Saturday, March 6, 2010

On Camera Flash in class practice



I'm really unfamiliar with my on camera flash. I've almost never used it. I only got a couple of shots off that night as I was having some problems with my camera (which turned out to be operator error).

One of these shots actually turned out better than I thought possible with on camera flash, I think mainly because my two fellow students weren't standing directly in front of anything and they weren't looking directly at me so there weren't any harsh shadows behind them and no red eye. I think the main burst of the flash went between them and so they got exposed pretty nicely. I used a pretty wide aperture setting (f3.5) and 400 ISO to try to get more ambient light. That caused some white balance issues and they look a little bit pink to me.

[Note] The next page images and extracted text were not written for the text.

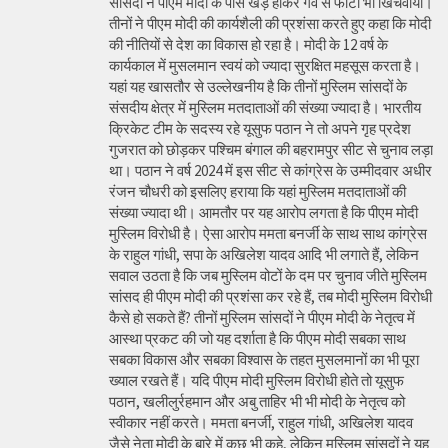
सांसदों ने पीएम मोदी के पास खड़े होकर गर्व से फोटो भी खिंचवाया।
तीनों ने पीएम मोदी की कार्यशैली की प्रशंसा करते हुए कहा कि मोदी
की नीतियों से देश का विकास हो रहा है। मोदी के 12 वर्ष के
कार्यकाल में मुसलमान स्वयं को ज्यादा सुरक्षित महसूस करता है।
यहां यह खासतौर से उल्लेखनीय है कि तीनों मुस्लिम सांसदों के
संसदीय क्षेत्र में मुस्लिम मतदाताओं की संख्या ज्यादा है। भारतीय
क्रिकेट टीम के सदस्य रहे यूसुफ पठान ने तो अपने गृह प्रदेश
गुजरात को छोड़कर पश्चिम बंगाल की बहरामपुर सीट से चुनाव लड़ा
था। पठान ने वर्ष 2024 में इस सीट से कांग्रेस के उम्मीदवार अधीर
रंजन चौधरी को इसलिए हराया कि यहां मुस्लिम मतदाताओं की
संख्या ज्यादा थी। आमतौर पर यह आरोप लगता है कि पीएम मोदी
मुस्लिम विरोधी है। ऐसा आरोप ममता बनर्जी के साथ साथ कांग्रेस
के राहुल गांधी, सपा के अखिलेश यादव आदि भी लगाते हैं, लेकिन
सवाल उठता है कि जब मुस्लिम वोटों के दम पर चुनाव जीते मुस्लिम
सांसद ही पीएम मोदी की प्रशंसा कर रहे हैं, तब मोदी मुस्लिम विरोधी
कैसे हो सकते हैं? तीनों मुस्लिम सांसदों ने पीएम मोदी के नेतृत्व में
आस्था प्रकट की जो यह दर्शाता है कि पीएम मोदी सबका साथ
सबका विकास और सबका विश्वास के तहत मुसलमानों का भी पूरा
ख्याल रखते हैं। यदि पीएम मोदी मुस्लिम विरोधी होते तो यूसुफ
पठान, खलीलुर्रहमान और अबु ताहिर भी भी मोदी के नेतृत्व को
स्वीकार नहीं करते। ममता बनर्जी, राहुल गांधी, अखिलेश यादव
जैसे नेता मोदी के बारे में कुछ भी कहे, लेकिन मुस्लिम सांसदों ने यह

The other shot (taken just before our instructor let something fly in my direction) is a perfect example of everything I think is wrong with on camera flash - harsh shadows, a weird isolated look from the surroundings... at least no red eye!

1 comment:

  1. If the person is not looking directly at the built-in OR external camera flash, red eye is not an issue.

    The challenge to using ANY flash, is to balance the emitted light with the ambient light so it looks natural.

    What could you have done to prevent the harsh shadow behind me?

    BUT thinking outside the box - How CAN you use a hard edged shadow like this to ENHANCE an image?